Başarılı bir çalışma yaptım ve…
Sanatsal ve güzel görünümlü
yazılar yazılabilen ilk bilgisayarı oluşturabildim.
“Üniversitede o ‘güzel yazı’ derslerine girmeseydim,
 bugün Macintosh bilgisayarındaki
o çeşitli ve sanatsal yazı biçimleri
 ve araları ‘özel boşluk’lu
yazı karakterleri olmayacaktı.
Windows da Mac’i kopyaladığından,
 bu sanatsal yazı biçimleri
büyük bir olasılıkla
bugün hiçbir bilgisayarda bulunmayacaktı.
“Kişisel bilgisayarlardaki
bu olanaklardan yararlanan
 tüm kullanıcılar adına
tüm içtenliğimle söyleyeyim ki,
normal üniversite öğrenimimi
iyi ki yarıda bırakmışım ve…
 Beni hiç mi ama hiç mi ilgilendirmeyen
birtakım derslere girerek
zamanımı boşuna harcamaktansa,
iyi ki ilgimi çeken ‘güzel yazı’ derslerine girmişim.
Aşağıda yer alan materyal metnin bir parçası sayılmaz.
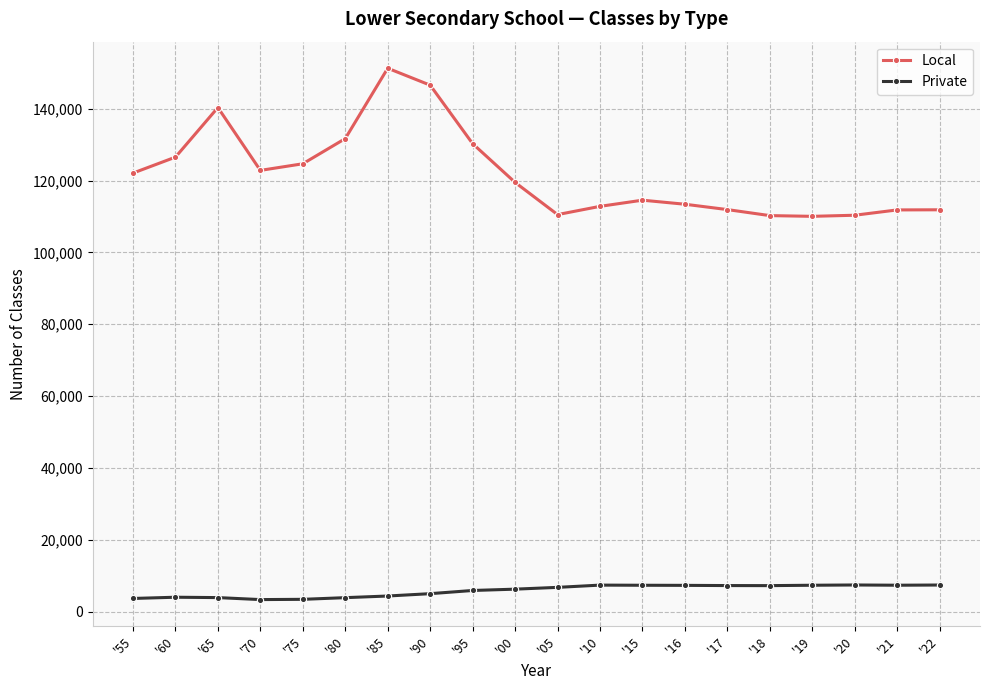

List the series in order of their peak value, highest first.

Local, Private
“Üniversite öğrencisi olduğum günlerde
ileriye baktığımda,
bu ‘noktaları birleştirmek’
elbette olanaksızdı.
Fakat şimdi,
on yıl sonrasından
başımı çevirip geriye baktığımda,
bu noktaların
çok uyumlu bir biçimde birleştirildiklerini
pırıl pırıl bir açıklıkla görebiliyorum.
“İleriye bakarak,
yaşamınızın noktalarını birleştiremezsiniz.
O noktaları ancak,
geriye baktığınızda birleştirebilirsiniz.
Bu yüzden,
noktaların
gelecekte bir biçimde birleşeceğine inanmanız
şimdiden gerekir.
Bir şeylere inanmak, güvenmek zorundasınız.
Kadere, yaşama, karma öğretime,
neye olursa, bir şeye kesinlikle inanmalısınız.
Bu yaklaşımım
beni hiçbir zaman düş kırıklığına uğratmadı;
yaşamımdaki tüm farklılıklar,
bu inançlarım nedeniyle gerçekleşti.